New Apple VR Rumors Ignore Small Sales & Insiders Hesitant About VR

I definitely don’t want to get into the habit of dunking on seriously questionable Insider articles but, well, here we go again:

The original designer of Meta’s VR offering, Oculus, says Apple’s much-rumored rival metaverse headset [!!!] is “so good.”

Palmer Luckey, a billionaire who cofounded Oculus VR in 2012 and now leads defense-tech startup Anduril, made the bold claim in a tweet on Sunday, suggesting he had tried out the iPhone maker’s next-generation hardware…

Industry watchers are expecting the tech giant to debut its metaverse project in June at its Worldwide Developers Conference (WWDC), particularly after the company made a quiet announcement about its iPad last week that would typically be saved for the conference.

First off:

A VR headset.

Is not.

The Metaverse.

It is definitely not a “metaverse project”.

It’s not even a necessary component of the Metaverse. VR HMDs are but one of many devices to access a metaverse platform.

It’s like calling a new iPhone with updated 3D graphics a “metaverse project” — in fact, that would actually be somewhat more accurate, since vastly vastly more people use smartphones to access metaverse platforms, than do so in VR.

Anyway, the real issue here is, first of all, taking away the wrong lesson of the Oculus Quest. As anyone who follows Meta’s earnings reports can tell you, Quest sales remain slow — the install base remains small, not yet even 20 million.

The other problem is putting more stock in what Oculus’ founder (who no longer works in VR) says about Apple’s VR headset — while ignoring what people actually working at Apple say.

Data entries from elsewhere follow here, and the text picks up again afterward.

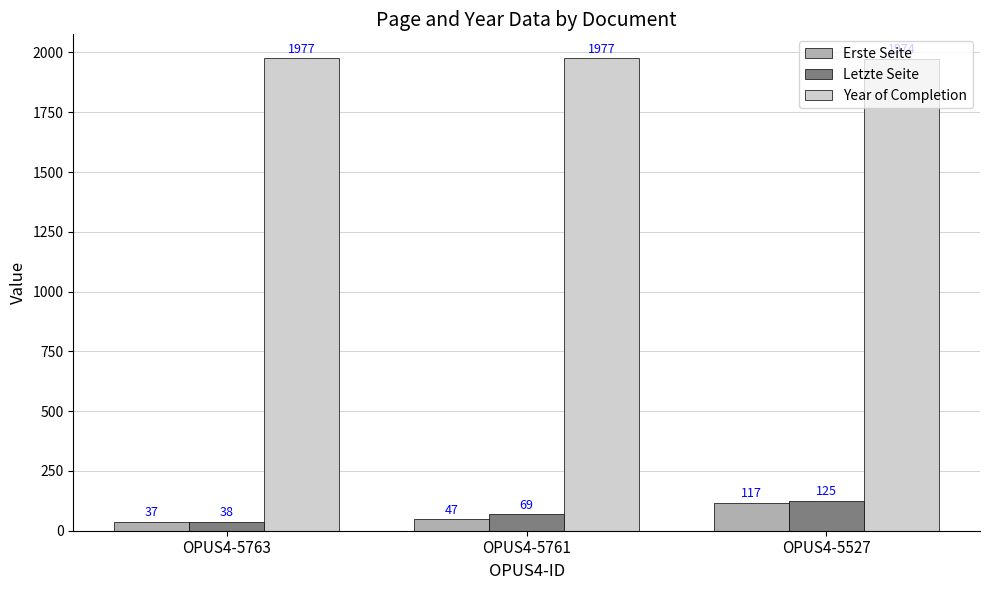

What is the difference between the maximum and minimum values in the Letzte Seite series?

87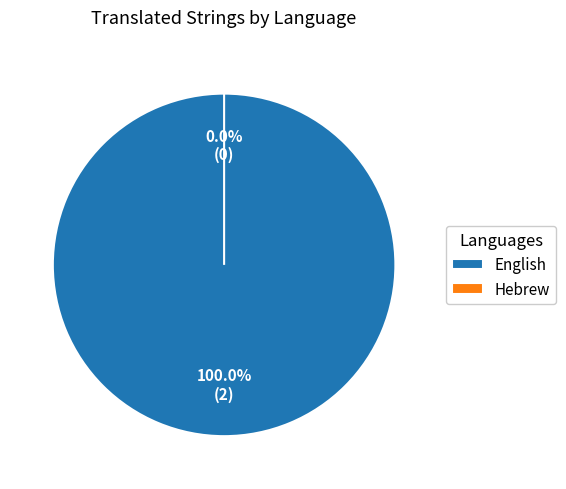

What is the majority slice?

English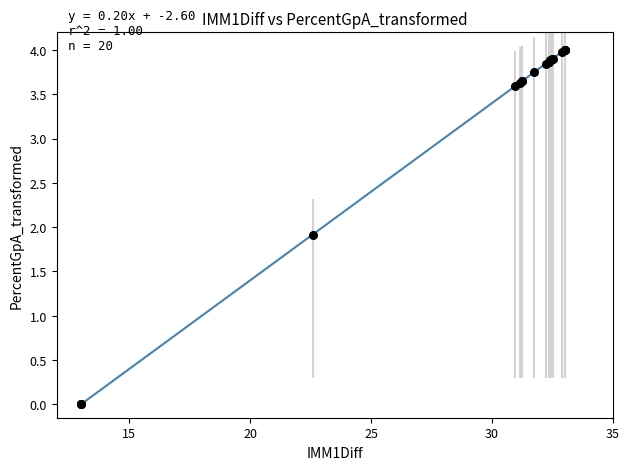

What Y value in the scatter plot is closest to 2?

1.9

As I blogged a couple months ago, citing a Times report and an insider I interviewed for my book:

[As] the company prepares to introduce the headset in June, enthusiasm at Apple has given way to skepticism, said eight current and former employees, who requested anonymity because of Apple’s policies against speaking about future products. There are concerns about the device’s roughly $3,000 price [emph mine!], doubts about its utility and worries about its unproven market…

I’m also unsurprised there’s reported dissent at Apple, because I’ve heard implicit objections around XR myself while preparing my book.

For instance, an insider at Apple I spoke to echoed dana boyd’s concern that VR may be inherently biased to be difficult for females to use…

While declining to mention anything about Apple’s official roadmap, this insider said: “Apple is a very thoughtful company and they will only get into a space if they think they can do a good job of it.” 

That suggests a highly mass market product — as in, most of the population — which VR and metaverse platforms are not.

“There’s a lot of people who think Second Life is magical,” as they put it to me. “There’s a lot of people who go. ‘I would never do that.’ And so typically, if you want to make a really broad base consumer product, you want to find something that almost everybody feels is magical.”

None of our conversation suggested Apple is leaping into XR or the Metaverse.  

That in mind, I would not be surprised if Apple does announce its XR headset next month — but positioned as an experimental or a pricey niche/enterprise product, as opposed to a consumer product like the Quest. We will see.